■ Document text:
------------------------
# Republic of Thieves



## servenvolley212 (Oct 30, 2013)

Anyone else finished? What did you think?

Personally, I thought it was the weakest of the 3, but Lynch is just a master of dialogue and storytelling.


And...Sabetha. Loved her.


----------



## NellaFantasia (Oct 30, 2013)

I received an advanced copy and have been waiting impatiently for its release so I can talk about it with others 

I agree, it was my least favorite of the three written so far. I had this image in my head of the usual Locke and Jean shenanigans with an added bonus of a rival. Instead it was more of Locke's adventures in wooing Sabetha. I was disappointed, but my expectations might have been too high.


----------



## GeekDavid (Oct 30, 2013)

Haven't even heard of it yet... you say it's the third of three, what's the first book? I'm always looking for new reading material.


----------



## NellaFantasia (Oct 30, 2013)

The Lies of Locke Lamora by Scott Lynch. It's one of my favorite fantasy books. Well worth a read.


----------



## servenvolley212 (Oct 30, 2013)

GeekDavid said:


> Haven't even heard of it yet... you say it's the third of three, what's the first book? I'm always looking for new reading material.



The Lies of Locke Lamora.

It's just ridiculously good. That's about the best way I can sum it up.


----------



## GeekDavid (Oct 30, 2013)

Added to wish list.


----------



## Steerpike (Oct 30, 2013)

Yeah, great book.


----------



## Quillstine (Nov 12, 2013)

I loved the first two so much, at least now I will go into the third with lower expectations!


----------
------------------------
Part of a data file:
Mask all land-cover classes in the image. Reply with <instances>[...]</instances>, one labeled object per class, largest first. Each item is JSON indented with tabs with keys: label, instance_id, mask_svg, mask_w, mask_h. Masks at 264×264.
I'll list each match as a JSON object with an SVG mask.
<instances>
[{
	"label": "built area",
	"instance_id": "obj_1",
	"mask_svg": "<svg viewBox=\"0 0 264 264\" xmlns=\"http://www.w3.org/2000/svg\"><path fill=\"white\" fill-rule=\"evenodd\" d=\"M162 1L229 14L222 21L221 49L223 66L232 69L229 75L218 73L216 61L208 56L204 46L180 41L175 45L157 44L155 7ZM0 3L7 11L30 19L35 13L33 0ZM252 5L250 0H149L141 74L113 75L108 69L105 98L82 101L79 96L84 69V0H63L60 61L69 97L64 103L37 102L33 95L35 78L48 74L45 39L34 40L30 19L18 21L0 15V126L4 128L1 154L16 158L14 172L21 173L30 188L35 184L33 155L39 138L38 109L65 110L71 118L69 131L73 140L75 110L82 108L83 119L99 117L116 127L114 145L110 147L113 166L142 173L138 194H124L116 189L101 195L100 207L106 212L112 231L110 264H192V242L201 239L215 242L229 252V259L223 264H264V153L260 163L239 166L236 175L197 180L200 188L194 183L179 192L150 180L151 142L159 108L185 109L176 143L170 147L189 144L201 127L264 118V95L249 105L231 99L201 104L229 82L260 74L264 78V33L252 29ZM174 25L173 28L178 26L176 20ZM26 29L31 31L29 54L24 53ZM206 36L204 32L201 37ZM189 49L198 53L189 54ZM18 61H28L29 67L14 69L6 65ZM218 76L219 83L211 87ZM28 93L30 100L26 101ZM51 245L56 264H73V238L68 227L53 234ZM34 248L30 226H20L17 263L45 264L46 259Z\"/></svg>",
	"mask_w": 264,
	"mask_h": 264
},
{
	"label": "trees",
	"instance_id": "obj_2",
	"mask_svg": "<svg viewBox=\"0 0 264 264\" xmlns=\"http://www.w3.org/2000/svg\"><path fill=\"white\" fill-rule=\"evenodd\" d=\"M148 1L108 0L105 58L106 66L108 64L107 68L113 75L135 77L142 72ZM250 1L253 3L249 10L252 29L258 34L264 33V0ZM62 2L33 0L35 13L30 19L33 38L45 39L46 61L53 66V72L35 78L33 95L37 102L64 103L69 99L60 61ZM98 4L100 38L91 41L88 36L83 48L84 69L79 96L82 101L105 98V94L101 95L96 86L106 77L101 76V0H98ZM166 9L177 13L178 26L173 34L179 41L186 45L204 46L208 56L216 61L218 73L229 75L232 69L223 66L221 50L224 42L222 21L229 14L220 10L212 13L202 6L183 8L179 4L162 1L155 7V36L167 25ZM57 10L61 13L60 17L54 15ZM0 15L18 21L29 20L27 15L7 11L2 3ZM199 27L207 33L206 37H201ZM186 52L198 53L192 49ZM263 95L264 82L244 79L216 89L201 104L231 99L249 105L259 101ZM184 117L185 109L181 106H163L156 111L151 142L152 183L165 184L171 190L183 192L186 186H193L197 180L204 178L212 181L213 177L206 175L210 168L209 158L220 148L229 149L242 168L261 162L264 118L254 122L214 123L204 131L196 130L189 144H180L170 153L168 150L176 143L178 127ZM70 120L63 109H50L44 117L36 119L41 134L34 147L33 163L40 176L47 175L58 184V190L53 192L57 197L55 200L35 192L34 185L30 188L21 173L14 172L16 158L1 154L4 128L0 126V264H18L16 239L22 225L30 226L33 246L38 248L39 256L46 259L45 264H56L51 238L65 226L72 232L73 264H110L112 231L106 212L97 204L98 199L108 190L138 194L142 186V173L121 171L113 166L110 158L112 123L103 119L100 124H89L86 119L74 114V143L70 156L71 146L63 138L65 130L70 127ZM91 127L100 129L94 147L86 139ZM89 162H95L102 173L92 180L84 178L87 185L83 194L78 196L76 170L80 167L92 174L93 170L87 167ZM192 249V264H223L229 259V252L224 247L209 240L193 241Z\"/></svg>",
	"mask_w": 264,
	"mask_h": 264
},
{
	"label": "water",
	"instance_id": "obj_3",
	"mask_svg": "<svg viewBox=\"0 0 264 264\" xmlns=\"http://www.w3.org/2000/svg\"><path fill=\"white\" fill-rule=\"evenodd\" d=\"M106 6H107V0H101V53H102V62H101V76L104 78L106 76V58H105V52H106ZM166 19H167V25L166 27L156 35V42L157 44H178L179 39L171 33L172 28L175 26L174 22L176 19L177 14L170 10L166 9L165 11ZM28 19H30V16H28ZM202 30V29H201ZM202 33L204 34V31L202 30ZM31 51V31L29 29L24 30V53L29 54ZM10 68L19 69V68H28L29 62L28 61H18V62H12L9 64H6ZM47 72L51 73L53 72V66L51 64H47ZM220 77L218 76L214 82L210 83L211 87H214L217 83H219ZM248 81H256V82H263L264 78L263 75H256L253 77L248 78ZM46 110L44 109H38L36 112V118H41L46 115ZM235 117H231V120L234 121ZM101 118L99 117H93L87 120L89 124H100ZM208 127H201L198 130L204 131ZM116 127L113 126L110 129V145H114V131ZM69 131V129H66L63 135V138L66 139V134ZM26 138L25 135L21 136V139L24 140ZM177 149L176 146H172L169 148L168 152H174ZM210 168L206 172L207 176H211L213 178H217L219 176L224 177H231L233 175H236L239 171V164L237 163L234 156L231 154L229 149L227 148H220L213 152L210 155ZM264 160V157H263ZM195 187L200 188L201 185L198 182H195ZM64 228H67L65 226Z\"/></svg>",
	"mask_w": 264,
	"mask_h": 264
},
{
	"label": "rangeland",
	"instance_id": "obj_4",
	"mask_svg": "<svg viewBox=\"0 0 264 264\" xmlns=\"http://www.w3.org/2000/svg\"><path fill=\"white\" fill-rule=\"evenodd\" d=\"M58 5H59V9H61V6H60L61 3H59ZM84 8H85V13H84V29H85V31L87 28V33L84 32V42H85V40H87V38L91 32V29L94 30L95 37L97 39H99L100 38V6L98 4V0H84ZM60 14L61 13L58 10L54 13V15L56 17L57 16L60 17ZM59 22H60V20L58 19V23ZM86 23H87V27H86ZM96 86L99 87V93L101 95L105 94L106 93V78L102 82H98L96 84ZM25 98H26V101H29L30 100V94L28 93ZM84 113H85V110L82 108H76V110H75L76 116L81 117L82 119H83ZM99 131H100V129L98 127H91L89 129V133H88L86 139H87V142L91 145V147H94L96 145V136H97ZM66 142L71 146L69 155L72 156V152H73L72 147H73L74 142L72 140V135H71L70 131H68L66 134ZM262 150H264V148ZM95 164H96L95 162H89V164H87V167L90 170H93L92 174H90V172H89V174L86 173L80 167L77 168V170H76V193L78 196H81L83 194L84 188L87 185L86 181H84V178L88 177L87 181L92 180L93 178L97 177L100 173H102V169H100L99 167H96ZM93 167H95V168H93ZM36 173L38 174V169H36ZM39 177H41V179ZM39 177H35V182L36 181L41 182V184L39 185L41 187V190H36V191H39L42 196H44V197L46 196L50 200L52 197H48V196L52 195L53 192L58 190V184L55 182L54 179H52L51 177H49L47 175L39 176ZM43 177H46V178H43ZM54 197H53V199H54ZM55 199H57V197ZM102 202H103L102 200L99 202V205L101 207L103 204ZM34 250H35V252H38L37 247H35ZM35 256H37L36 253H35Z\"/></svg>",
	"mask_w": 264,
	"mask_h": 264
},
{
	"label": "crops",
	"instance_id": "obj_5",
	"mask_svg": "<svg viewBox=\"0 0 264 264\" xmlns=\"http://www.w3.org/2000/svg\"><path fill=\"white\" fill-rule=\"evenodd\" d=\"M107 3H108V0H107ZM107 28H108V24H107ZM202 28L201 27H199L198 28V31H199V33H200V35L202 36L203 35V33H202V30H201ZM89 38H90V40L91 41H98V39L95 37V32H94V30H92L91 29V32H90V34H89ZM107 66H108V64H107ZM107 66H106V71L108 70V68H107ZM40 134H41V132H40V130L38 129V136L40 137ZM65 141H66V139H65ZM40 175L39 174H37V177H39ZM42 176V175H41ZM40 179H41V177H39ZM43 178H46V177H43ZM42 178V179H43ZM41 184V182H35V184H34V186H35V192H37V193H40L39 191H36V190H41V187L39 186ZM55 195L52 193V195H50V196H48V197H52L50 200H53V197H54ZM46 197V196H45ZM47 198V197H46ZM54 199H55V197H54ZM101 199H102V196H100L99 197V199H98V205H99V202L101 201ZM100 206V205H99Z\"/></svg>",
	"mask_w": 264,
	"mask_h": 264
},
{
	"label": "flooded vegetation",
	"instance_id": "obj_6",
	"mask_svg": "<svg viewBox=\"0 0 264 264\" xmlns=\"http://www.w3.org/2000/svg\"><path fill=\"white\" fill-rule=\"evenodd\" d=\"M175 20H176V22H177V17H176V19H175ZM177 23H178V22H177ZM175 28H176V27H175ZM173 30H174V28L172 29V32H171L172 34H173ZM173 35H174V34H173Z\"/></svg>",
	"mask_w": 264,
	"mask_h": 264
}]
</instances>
------------------------
■ Your tasks:
1. Print the passage of the Republic of Thieves thread starting with "And...Sabetha. Loved her." and going on through "been too high.".
2. According to the Republic of Thieves thread, why was NellaFantasia disappointed with the book?

■ Written answers:
1.
And...Sabetha. Loved her.


----------



## NellaFantasia (Oct 30, 2013)

I received an advanced copy and have been waiting impatiently for its release so I can talk about it with others 

I agree, it was my least favorite of the three written so far. I had this image in my head of the usual Locke and Jean shenanigans with an added bonus of a rival. Instead it was more of Locke's adventures in wooing Sabetha. I was disappointed, but my expectations might have been too high.

2. NellaFantasia expected the usual Locke and Jean shenanigans with a rival added, but the book was more about Locke's adventures in wooing Sabetha. NellaFantasia also says those expectations might have been too high.